Cardtronics is backing Payne’s bill.

For Payne, cash is an equity issue. Six percent of Americans are unbanked, meaning they don’t have a checking or savings account, according to the Federal Reserve. The unbanked are more likely to be younger and poorer. They are also more likely to be black or Hispanic than white or Asian.

Some merchants say they go cashless because of the convenience. While credit card companies charge merchants 1 to 2 percent of the bill and a flat per-transaction fee of 5 or 10 cents, cash comes with its own costs. “At the end of every night, we have to count the register, I need to tip out, it’s 10 to 15 minutes a night,” said Sturm, at Southland Beer.

Sturm said he doesn’t miss the twice-weekly trips to the bank and worrying about theft. And he guesses he’s only turned away two or three people over the past two months who wanted to use cash and didn’t have a card.

He tried to go cashless a year ago after a trip to Scandinavia, where cards and e-payments have become the norm. But his staff balked, pointing to the bad press others received, so he dropped it. For him, going cashless is a choice for the businesses to weigh the pros of convenience and time saved against the cons of driving away potential customers.

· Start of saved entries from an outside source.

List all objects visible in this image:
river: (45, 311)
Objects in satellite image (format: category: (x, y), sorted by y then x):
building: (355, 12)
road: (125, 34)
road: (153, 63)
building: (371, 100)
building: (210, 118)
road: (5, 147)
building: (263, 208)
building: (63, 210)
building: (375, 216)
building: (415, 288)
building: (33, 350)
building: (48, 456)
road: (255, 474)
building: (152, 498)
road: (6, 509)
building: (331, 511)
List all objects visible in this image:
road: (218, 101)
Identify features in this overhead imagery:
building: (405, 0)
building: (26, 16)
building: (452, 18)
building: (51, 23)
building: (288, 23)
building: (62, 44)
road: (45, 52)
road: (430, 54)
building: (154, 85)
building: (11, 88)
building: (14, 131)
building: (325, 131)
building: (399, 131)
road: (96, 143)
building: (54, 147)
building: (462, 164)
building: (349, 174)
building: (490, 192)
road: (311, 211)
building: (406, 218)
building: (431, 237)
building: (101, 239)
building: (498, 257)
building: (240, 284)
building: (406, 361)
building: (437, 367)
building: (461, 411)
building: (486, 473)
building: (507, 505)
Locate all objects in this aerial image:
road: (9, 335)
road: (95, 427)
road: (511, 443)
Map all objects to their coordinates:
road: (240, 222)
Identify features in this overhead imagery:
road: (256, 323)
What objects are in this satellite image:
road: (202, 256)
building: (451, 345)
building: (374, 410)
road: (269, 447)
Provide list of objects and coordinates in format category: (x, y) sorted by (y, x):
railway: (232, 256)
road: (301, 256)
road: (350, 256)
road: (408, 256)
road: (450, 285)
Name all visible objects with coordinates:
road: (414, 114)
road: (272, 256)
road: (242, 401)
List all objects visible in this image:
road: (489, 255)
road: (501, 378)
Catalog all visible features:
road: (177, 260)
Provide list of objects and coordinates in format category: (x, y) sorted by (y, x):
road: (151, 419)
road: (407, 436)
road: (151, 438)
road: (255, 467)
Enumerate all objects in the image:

Payne also says the issue is about choice.

“What about the people that can’t get credit cards? What then?” he said. “When do the American people ever win? We’re at the behest of these businesses that want us to do business with them, but then have all of these stipulations on how they’ll accept payment on their goods or services.”

The pandemic may encourage going cashless, but the massive economic downturn, putting more than 40 million people out of work, may do the opposite. Cash use went up in the last recession, as did the number of unbanked and underbanked Americans. As the Great Recession ended in 2009, the percentage of unbanked American adults was 7.6 percent, rising to 8.2 percent in 2011 before ebbing again, according to the FDIC. 

The primary reason households went unbanked was lack of money. Most bank accounts have a $100 minimum to open or avoid charges. More than half cited not enough money for going unbanked, and a third called that the main reason. 

Many of the businesses that went cash-free during the crisis will go back to taking cash afterward. “As soon as we can safely go back to accepting cash, we will,” said Carmichael, the La Colombe CEO.

But for some, cashless is the new way of doing business, and it’s here to stay.  

“I think I’ve got my opportunity,” Sturm said. “I don’t intend to go back to accepting cash.”